Quanto ao quarto de log e meio quarto: se o quarto tornou-se impuro, não se tornou impuro o meio quarto; se o meio quarto tornou-se impuro, não se tornou impuro o quarto. Disseram diante de Rabi Akiva: visto que o meio quarto é a parte externa do quarto, num utensílio cujo interior se tornou impuro, não deveria se tornar impura sua parte externa? Disse-lhes: é de uma turma anterior — ou, talvez, o quarto seja a parte externa do meio quarto: num utensílio cuja parte externa se tornou impura, não se torna impuro seu interior.
A mishná passa a um caso mais complexo: uma medida de madeira com duas cavidades vizinhas, uma de um quarto de log e outra de meio quarto, separadas por uma única parede. Se uma cavidade se torna impura, a outra permanece pura — nenhuma delas se considera “parte externa” fixa da outra. Diante de Rabi Akiva, alunos levantaram a objeção lógica de que, sendo o meio quarto como que a parte externa do quarto, a impureza do interior do quarto deveria também atingir o meio quarto, por analogia à regra de que a impureza do interior de um vaso atinge sua parte externa. Rabi Akiva responde que a relação é recíproca: tanto se pode dizer que o meio quarto é a parte externa do quarto quanto o contrário, de modo que nenhum dos dois tem prioridade estrutural sobre o outro.

[Entradas de dados extraídos]
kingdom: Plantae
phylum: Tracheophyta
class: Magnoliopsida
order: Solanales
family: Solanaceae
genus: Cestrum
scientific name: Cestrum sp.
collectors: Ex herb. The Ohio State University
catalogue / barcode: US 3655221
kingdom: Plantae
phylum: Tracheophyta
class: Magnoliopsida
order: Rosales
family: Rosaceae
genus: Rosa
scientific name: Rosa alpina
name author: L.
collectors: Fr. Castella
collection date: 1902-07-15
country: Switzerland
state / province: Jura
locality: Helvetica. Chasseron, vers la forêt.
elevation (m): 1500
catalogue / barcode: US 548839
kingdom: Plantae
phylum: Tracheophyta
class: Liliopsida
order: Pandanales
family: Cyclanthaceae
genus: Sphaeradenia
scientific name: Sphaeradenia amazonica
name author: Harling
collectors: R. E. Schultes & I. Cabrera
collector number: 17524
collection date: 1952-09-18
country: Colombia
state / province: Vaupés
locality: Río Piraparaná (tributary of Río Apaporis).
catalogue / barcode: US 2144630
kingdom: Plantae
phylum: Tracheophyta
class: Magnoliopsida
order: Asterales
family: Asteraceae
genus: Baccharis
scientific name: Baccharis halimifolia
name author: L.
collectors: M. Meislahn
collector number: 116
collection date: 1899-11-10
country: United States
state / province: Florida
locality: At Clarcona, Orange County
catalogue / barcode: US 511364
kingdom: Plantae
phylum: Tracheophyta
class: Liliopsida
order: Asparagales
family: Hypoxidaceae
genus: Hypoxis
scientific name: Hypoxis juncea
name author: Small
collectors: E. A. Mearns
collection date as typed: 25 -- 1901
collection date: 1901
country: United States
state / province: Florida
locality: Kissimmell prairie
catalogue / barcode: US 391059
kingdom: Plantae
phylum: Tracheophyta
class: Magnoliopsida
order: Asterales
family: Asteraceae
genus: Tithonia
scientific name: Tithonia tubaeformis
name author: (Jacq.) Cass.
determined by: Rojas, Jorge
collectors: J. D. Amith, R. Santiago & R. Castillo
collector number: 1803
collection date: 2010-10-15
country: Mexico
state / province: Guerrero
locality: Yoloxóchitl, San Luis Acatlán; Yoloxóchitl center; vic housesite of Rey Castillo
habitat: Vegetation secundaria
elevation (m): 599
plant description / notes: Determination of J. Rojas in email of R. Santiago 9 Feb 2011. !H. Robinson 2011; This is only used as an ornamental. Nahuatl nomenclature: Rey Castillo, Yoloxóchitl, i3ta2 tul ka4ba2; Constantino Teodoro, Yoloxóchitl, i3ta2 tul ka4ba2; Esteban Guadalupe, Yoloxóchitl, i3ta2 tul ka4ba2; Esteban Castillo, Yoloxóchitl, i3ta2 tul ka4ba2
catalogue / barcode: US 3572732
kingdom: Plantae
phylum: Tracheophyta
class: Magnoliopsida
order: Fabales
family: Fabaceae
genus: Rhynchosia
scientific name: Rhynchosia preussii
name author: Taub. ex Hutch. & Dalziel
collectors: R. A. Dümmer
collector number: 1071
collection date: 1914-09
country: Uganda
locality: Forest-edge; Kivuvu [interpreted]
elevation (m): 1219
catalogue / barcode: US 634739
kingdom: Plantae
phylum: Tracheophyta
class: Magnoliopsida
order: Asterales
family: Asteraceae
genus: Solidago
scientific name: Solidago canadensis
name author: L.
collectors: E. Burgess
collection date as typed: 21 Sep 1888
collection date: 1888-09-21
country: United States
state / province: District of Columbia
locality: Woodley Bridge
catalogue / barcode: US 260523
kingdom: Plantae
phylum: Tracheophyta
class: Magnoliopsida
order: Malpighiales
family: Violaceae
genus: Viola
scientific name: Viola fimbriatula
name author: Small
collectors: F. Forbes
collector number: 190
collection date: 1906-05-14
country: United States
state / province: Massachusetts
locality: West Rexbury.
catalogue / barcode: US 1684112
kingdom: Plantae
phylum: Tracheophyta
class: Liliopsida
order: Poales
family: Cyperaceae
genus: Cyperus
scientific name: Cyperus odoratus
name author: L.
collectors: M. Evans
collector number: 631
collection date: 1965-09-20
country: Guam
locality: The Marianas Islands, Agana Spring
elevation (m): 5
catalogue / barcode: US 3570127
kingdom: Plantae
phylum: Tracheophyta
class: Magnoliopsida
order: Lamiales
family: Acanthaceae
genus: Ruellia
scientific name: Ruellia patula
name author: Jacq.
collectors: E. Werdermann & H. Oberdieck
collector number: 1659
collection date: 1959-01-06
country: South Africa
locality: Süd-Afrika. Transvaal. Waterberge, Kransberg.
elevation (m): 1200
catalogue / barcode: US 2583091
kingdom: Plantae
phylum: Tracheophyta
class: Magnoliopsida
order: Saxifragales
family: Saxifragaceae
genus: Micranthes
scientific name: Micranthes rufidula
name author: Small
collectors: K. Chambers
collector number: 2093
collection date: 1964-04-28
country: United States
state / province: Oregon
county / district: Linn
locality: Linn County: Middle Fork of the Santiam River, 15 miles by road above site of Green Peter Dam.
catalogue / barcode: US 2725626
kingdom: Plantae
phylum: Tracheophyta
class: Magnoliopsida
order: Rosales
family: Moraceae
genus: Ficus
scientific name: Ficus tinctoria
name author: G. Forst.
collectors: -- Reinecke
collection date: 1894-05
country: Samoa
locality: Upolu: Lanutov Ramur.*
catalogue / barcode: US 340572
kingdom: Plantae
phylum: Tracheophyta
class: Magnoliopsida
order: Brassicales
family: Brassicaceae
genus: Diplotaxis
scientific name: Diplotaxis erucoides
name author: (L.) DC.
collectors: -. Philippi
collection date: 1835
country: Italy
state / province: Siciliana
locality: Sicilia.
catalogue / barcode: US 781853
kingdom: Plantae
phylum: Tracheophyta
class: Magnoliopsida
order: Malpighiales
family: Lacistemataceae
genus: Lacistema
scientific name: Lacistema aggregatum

◆ INSTRUÇÃO DE TRABALHO 1:
No texto sobre o quarto de log e o meio quarto, quantas cavidades tem a medida de madeira descrita e o que as separa?
◆ INSTRUÇÃO DE TRABALHO 2:
Enumere, com base no primeiro parágrafo do texto sobre o quarto de log e o meio quarto, todas as partes apresentadas como tendo se tornado impuras.
◆ INSTRUÇÃO DE TRABALHO 3:
Reproduza, sem qualquer alteração, o trecho do texto sobre o quarto de log e o meio quarto que vai de "Quanto ao quarto" a "impuro seu interior.".
Baseie-se exclusivamente no texto fornecido.

◆ RESULTADO DA TAREFA 1:
Duas cavidades, separadas por uma única parede.

◆ RESULTADO DA TAREFA 2:
O quarto; o meio quarto; o interior de um utensílio; a parte externa de um utensílio.

◆ RESULTADO DA TAREFA 3:
Quanto ao quarto de log e meio quarto: se o quarto tornou-se impuro, não se tornou impuro o meio quarto; se o meio quarto tornou-se impuro, não se tornou impuro o quarto. Disseram diante de Rabi Akiva: visto que o meio quarto é a parte externa do quarto, num utensílio cujo interior se tornou impuro, não deveria se tornar impura sua parte externa? Disse-lhes: é de uma turma anterior — ou, talvez, o quarto seja a parte externa do meio quarto: num utensílio cuja parte externa se tornou impura, não se torna impuro seu interior.